Many base R generic functions such as `mean()`, `min()`, and `max()` have been mapped to their Arrow equivalents, and so can be called on Arrow Array objects in the same way. They will return Arrow objects themselves.

If you want to use an R function which does not have an Arrow mapping, you can use `as.vector()` to convert Arrow objects to base R vectors.

``````arrow_array <- Array\$create(1:100)
# get Tukey's five-number summary
fivenum(as.vector(arrow_array))``````
``## [1]   1.0  25.5  50.5  75.5 100.0``

You can tell if a function is a standard S3 generic function by looking at the body of the function - S3 generic functions call `UseMethod()` to determine the appropriate version of that function to use for the object.

``mean``
``````## function (x, ...)
## UseMethod("mean")
## <bytecode: 0x564a10424388>
## <environment: namespace:base>``````

You can also use `isS3stdGeneric()` to determine if a function is an S3 generic.

``isS3stdGeneric("mean")``
``````## mean
## TRUE``````

If you find an S3 generic function which isn’t implemented for Arrow objects but you would like to be able to use, please open an issue on the project JIRA.

## 6.4 Count occurrences of elements in an Array

You want to count repeated values in an Array.

### 6.4.1 Solution

``````repeated_vals <- Array\$create(c(1, 1, 2, 3, 3, 3, 3, 3))
value_counts(repeated_vals)``````
``````## StructArray
## <struct<values: double, counts: int64>>
## -- is_valid: all not null
## -- child 0 type: double
##   [
##     1,
##     2,
##     3
##   ]
## -- child 1 type: int64
##   [
##     2,
##     1,
##     5
##   ]``````

### 6.4.2 Discussion

Some functions in the Arrow R package do not have base R equivalents. In other cases, the base R equivalents are not generic functions so they cannot be called directly on Arrow Array objects.

For example, the `value_counts()` function in the Arrow R package is loosely equivalent to the base R function `table()`, which is not a generic function.

## 6.5 Apply arithmetic functions to Arrays.

You want to use the various arithmetic operators on Array objects.

### 6.5.1 Solution

``````num_array <- Array\$create(1:10)
num_array + 10``````
``````## Array
## <double>
## [
##   11,
##   12,
##   13,
##   14,
##   15,
##   16,
##   17,
##   18,
##   19,
##   20
## ]``````

### 6.5.2 Discussion

You will get the same result if you pass in the value you’re adding as an Arrow object.

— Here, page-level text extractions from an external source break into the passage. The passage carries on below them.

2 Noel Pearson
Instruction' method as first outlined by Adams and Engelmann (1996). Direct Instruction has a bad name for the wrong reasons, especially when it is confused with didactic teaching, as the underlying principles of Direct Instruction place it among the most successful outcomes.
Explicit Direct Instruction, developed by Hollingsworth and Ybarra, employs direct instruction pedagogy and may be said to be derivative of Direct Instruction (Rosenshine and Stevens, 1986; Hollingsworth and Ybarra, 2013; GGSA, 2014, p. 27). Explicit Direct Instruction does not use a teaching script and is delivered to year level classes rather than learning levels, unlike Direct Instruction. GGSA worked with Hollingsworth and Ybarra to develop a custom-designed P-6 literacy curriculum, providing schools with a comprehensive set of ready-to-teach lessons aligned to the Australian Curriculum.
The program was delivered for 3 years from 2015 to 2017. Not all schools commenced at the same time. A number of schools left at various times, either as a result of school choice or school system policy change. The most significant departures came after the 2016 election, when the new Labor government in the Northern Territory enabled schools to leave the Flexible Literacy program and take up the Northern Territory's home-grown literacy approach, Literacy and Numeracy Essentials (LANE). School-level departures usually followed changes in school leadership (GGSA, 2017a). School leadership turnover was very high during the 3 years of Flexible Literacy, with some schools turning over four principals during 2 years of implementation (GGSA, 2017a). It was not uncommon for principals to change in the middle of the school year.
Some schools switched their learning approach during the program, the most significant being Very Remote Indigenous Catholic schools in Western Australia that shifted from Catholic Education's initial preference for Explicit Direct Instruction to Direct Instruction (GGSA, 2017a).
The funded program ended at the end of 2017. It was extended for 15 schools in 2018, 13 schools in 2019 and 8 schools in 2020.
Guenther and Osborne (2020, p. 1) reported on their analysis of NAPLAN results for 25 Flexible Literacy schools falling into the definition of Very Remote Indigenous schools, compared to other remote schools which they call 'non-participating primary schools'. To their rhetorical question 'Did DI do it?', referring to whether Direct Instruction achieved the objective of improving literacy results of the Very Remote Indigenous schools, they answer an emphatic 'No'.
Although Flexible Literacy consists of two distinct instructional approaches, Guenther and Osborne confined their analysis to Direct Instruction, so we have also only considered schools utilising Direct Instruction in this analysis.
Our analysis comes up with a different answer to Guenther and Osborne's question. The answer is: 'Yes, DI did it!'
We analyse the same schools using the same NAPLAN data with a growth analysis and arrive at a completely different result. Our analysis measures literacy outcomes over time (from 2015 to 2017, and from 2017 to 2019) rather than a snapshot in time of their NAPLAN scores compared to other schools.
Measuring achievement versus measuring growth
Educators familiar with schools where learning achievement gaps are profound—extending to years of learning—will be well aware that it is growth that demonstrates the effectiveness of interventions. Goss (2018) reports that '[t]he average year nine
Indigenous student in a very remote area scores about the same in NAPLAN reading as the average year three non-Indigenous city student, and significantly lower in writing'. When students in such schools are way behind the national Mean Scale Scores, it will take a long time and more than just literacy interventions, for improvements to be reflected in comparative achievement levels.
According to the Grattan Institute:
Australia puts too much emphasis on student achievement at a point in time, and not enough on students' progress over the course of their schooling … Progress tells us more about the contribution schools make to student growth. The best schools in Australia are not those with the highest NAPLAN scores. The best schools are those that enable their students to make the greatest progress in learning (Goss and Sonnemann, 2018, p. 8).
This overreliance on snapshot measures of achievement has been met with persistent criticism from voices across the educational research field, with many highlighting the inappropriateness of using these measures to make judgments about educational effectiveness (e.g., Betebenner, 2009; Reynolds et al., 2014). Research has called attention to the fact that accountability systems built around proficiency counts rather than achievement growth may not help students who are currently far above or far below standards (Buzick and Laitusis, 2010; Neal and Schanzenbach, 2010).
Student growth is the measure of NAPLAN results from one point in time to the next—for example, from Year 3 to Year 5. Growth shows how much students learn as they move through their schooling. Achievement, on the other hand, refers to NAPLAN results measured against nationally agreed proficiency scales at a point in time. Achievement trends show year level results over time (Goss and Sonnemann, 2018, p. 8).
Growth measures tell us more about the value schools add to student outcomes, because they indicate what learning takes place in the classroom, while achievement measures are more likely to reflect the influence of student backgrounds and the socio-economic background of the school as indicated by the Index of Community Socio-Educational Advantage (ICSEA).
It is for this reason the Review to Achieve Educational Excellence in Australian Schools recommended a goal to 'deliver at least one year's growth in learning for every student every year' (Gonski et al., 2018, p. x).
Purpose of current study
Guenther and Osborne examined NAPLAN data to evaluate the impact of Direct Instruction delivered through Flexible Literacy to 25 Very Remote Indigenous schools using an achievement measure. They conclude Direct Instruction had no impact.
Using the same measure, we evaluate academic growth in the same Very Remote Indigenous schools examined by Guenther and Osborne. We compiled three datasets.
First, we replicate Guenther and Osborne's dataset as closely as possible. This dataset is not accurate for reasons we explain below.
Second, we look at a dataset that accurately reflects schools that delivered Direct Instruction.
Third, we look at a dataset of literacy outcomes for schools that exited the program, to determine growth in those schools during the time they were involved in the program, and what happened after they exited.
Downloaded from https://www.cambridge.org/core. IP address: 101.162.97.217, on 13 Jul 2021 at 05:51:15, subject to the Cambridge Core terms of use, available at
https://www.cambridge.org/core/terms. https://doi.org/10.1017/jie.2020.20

``num_array + Scalar\$create(10)``
``````## Array
## <double>
## [
##   11,
##   12,
##   13,
##   14,
##   15,
##   16,
##   17,
##   18,
##   19,
##   20
## ]``````

## 6.6 Call Arrow compute functions directly on Arrays

You want to call an Arrow compute function directly on an Array.

### 6.6.1 Solution

``````first_100_numbers <- Array\$create(1:100)

# Calculate the variance of 1 to 100, setting the delta degrees of freedom to 0.
call_function("variance", first_100_numbers, options = list(ddof = 0))``````
``````## Scalar
## 833.25``````

### 6.6.2 Discussion

You can use `call_function()` to call Arrow compute functions directly on Scalar, Array, and ChunkedArray objects. The returned object will be an Arrow object.